When they met, “Herman seized his brother.”
But the drama wasn’t over.
“Another hour was required to rub life back into the benumbed Karl,” the story said, and only then did they crawl back along the cables and lower themselves into the still waiting boat.
The story ended leaving both Karl and his family with a warm feeling.
Not so the story involving former Springfielder Charles Sheets, a foreman of the tool department at NCR.
Recently convicted felon and company leader John H. Patterson rescued not only his reputation but many of his fellow citizens by transforming NCR into a relief organization when the waters came.
Sheets either volunteered for or was assigned the grim duty of collecting the dead.
“Mr. Sheets and a companion deputized as NCR policemen … discovered the dead body … while out in a boat and brought it to shore,” the paper said.
“They spied another body, went out after it and were returning when they noticed a man bending over and searching the pockets of the body they had left on the shores. Mr. Sheets covered the man (the paper described him as “a ghoul”) with a revolver (and) warned him not to move.”

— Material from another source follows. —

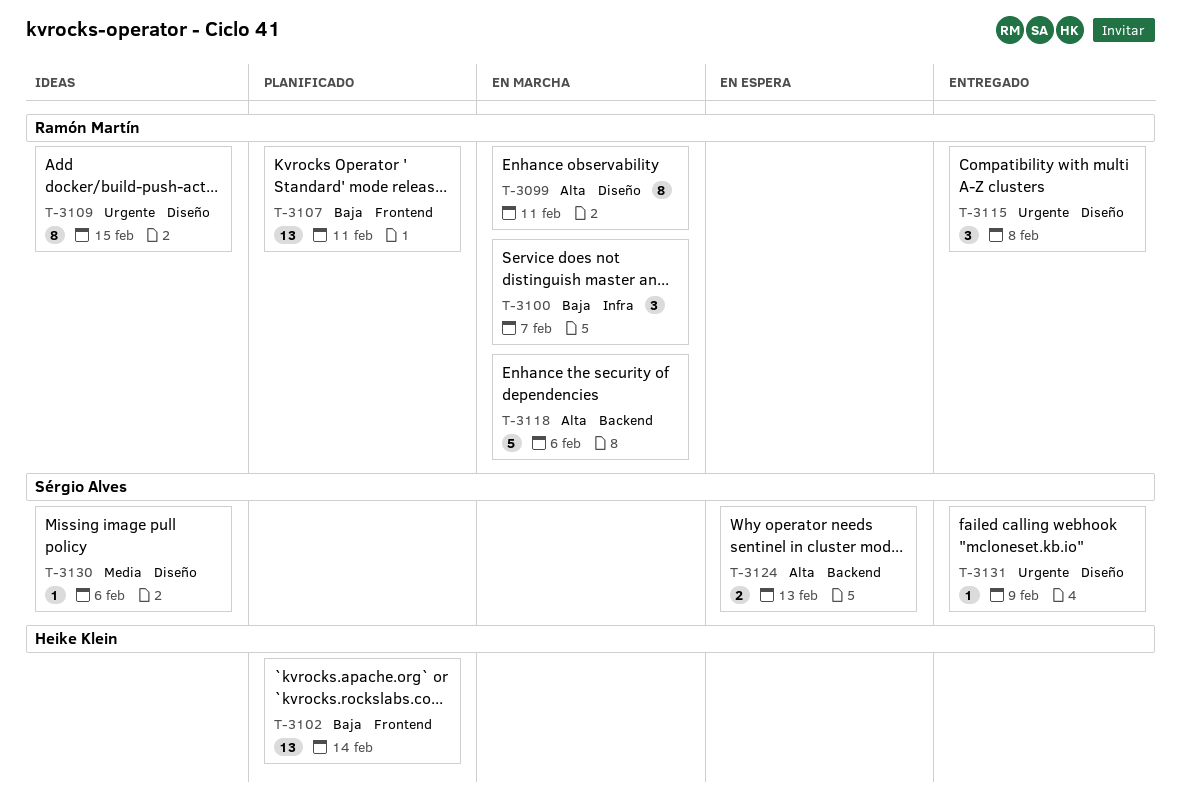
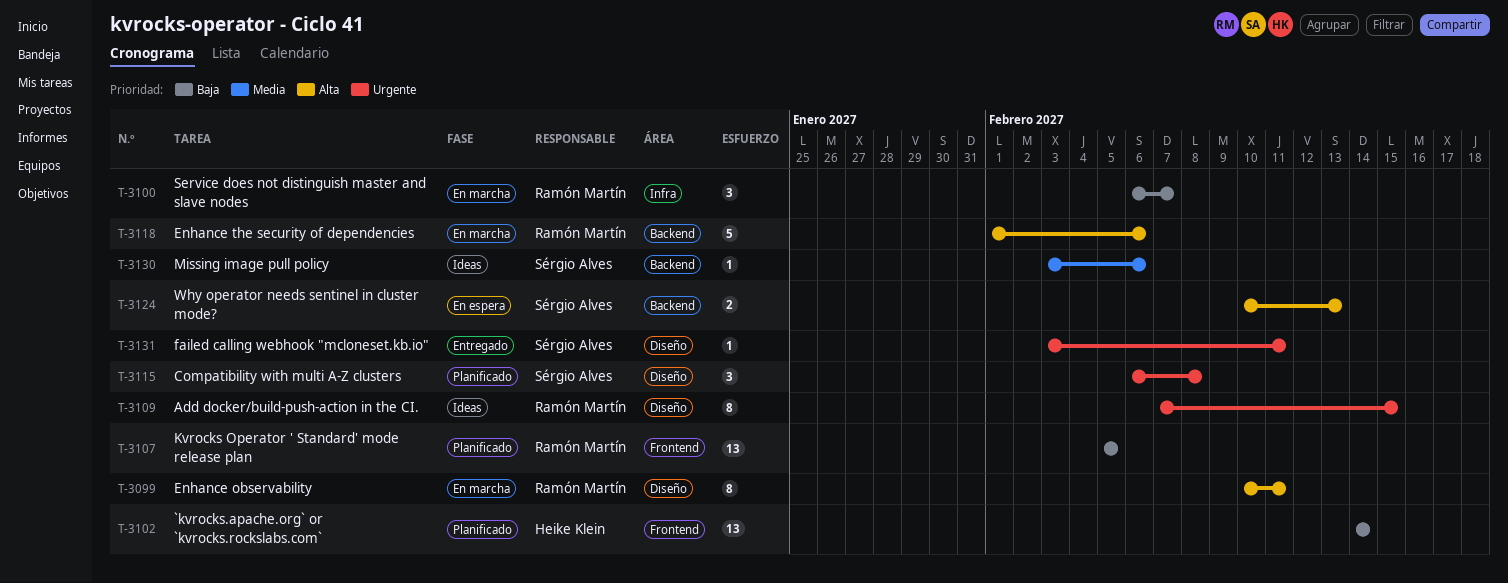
T-3107, due: Feb 11 -> Feb 5
T-3115, status: Entregado -> Planificado
T-3115, owner: Ramón Martín -> Sérgio Alves
T-3130, label: Diseño -> Backend
T-3131, due: Feb 9 -> Feb 11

He then held the man until Ohio National Guardsmen arrived.
Armed with the authority to dispatch swift justice to looters, the guardsmen apparently were willing to perform it. Describing a scene that seems lifted from a Monty Python script, Sheets told the newspaper the guardsmen’s “cheerful greeting” to their prisoner was: “It is our duty to shoot you.”
Sheets didn’t argue. But perhaps having seen enough of death for the day, he “pleaded” with the soldiers “to conduct the man to some excluded spot before performing their duty,” the paper said.
They agreed.
“Some minutes after, while waiting for an ambulance to call for the two bodies,” the paper said, “Mr. Sheets and his companion heard a shot. They did not see the guards after that but the shot told them enough.”
One hundred years later, we may think it tells us too much.
But that, too, is a part of the history of the Dayton flood.